Block T, Treiber U, Geffken B, Vogel M, Hanauske A R, Schmid F, Hartung R, Busch R
Department of Urology, Technische Universität, Munich, Germany.
Urol Res. 1993 May;21(3):217-21. doi: 10.1007/BF00590039.

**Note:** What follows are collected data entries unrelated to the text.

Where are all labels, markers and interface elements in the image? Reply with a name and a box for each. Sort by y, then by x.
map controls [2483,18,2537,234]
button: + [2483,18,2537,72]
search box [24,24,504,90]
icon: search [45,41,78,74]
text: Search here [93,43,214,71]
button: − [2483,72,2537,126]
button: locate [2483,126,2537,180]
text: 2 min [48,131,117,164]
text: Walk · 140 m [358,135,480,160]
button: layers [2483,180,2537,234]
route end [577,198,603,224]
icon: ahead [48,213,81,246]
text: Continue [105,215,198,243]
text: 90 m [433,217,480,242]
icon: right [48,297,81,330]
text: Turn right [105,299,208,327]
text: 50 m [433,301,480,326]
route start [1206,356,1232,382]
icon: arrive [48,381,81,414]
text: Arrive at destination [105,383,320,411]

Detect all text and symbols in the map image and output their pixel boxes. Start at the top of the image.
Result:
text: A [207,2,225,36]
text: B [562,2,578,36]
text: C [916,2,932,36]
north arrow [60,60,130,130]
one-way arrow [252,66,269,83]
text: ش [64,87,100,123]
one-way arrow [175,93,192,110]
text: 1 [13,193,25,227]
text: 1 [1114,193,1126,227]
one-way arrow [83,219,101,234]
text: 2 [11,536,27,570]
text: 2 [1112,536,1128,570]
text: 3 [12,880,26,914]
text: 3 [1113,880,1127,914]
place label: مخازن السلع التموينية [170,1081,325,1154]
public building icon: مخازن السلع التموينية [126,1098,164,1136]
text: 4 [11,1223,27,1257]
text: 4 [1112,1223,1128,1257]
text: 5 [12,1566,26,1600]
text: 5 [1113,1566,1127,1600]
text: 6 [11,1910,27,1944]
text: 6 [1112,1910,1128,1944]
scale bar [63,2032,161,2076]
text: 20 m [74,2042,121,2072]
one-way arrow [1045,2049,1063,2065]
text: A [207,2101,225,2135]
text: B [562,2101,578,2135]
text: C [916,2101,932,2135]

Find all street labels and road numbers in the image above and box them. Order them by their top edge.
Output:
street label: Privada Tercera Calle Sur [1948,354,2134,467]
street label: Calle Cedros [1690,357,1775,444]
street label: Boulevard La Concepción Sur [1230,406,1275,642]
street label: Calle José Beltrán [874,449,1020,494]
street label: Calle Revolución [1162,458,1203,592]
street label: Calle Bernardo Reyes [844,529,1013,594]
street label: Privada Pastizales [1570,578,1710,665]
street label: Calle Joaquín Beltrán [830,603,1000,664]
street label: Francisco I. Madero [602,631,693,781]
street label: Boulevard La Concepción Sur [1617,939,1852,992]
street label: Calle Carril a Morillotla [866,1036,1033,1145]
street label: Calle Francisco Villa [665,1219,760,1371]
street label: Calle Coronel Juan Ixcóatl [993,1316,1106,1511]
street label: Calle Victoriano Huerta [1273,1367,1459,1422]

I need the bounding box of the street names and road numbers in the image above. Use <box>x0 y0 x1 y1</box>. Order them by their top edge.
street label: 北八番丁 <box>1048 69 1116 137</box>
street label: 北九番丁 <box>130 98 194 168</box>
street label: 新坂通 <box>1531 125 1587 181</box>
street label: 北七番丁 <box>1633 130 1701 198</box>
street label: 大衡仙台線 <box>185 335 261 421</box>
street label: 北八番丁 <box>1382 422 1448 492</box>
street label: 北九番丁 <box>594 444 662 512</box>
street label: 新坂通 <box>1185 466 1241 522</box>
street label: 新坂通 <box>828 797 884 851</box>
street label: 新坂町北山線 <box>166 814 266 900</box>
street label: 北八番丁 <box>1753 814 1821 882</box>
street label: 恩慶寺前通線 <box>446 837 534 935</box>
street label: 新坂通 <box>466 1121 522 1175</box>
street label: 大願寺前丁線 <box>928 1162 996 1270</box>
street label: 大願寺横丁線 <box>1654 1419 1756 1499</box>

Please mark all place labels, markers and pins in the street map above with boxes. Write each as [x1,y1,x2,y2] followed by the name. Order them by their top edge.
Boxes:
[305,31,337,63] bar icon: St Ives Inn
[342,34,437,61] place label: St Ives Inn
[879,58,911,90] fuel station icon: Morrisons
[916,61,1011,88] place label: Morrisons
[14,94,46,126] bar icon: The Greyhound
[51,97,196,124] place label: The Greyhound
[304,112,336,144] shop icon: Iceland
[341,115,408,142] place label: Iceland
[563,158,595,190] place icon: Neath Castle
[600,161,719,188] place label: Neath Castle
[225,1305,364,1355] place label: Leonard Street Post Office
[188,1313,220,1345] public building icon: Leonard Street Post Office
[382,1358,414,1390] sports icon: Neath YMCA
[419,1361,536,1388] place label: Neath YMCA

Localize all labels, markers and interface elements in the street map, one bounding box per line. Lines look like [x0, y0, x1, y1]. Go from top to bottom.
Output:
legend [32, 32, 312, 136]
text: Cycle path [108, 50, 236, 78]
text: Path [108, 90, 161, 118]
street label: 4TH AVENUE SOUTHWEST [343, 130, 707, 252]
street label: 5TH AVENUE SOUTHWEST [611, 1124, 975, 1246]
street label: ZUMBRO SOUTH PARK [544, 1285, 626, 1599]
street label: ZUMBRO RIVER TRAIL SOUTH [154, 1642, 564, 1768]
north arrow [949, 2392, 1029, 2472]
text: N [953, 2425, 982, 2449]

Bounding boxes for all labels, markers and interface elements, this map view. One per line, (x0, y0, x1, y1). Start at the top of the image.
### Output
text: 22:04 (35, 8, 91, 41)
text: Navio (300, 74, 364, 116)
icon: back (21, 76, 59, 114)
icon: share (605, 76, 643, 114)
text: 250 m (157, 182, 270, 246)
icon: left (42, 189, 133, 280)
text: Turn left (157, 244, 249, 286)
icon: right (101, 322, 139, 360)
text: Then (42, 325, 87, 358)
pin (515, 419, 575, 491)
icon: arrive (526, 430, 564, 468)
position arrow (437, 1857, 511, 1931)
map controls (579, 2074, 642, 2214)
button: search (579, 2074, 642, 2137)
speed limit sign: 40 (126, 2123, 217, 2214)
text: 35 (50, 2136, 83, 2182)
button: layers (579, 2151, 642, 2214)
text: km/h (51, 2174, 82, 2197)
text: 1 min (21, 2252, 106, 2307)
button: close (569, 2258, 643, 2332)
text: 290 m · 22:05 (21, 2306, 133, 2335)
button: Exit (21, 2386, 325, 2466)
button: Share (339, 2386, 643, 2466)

In five of eight human transitional carcinoma cell (TCC) lines a proliferative response has been reported during exposure to interleukin-3 (IL-3), granulocyte-macrophage colony stimulating factor (GM-CSF) and granulocyte colony stimulating factor (G-CSF). To elucidate possible growth-modulating effects of these factors combined with clinically relevant antineoplastic agents, cells of the human TCC lines EJ28 and T24 were exposed to methotrexate (MTX), vinblastine (VBL), doxorubicin (DXR) and cisplating (CDDP) with and without single or continuous exposure to IL-3, GM-CSF and G-CSF at concentrations of 1-100 ng/ml. Compared with cells exposed only to chemotherapy, significant inhibitory effects occurred as a result of continuous exposure to IL-3 or GM-CSF at the highest activities with CDDP and MTX in the T24 and EJ28 lines; continuous G-CSF administration (100 ng/ml) in combination with MTX led to significant growth inhibition in the EJ28 line. In contrast, no significant growth modulation was found on combined administration of DXR or VBL with any one of the three colony stimulating factors tested.
据报道,在8种人移行细胞癌(TCC)细胞系中,有5种在暴露于白细胞介素-3(IL-3)、粒细胞-巨噬细胞集落刺激因子(GM-CSF)和粒细胞集落刺激因子(G-CSF)期间出现增殖反应。为了阐明这些因子与临床相关抗肿瘤药物联合使用时可能的生长调节作用,将人TCC细胞系EJ28和T24的细胞暴露于甲氨蝶呤(MTX)、长春碱(VBL)、阿霉素(DXR)和顺铂(CDDP),同时分别以1-100 ng/ml的浓度单独或连续暴露于IL-3、GM-CSF和G-CSF。与仅接受化疗的细胞相比,在T24和EJ28细胞系中,在最高活性下连续暴露于IL-3或GM-CSF并联合CDDP和MTX,产生了显著的抑制作用;连续给予G-CSF(100 ng/ml)并联合MTX导致EJ28细胞系显著生长抑制。相比之下,未发现DXR或VBL与所测试的三种集落刺激因子中的任何一种联合给药时有显著的生长调节作用。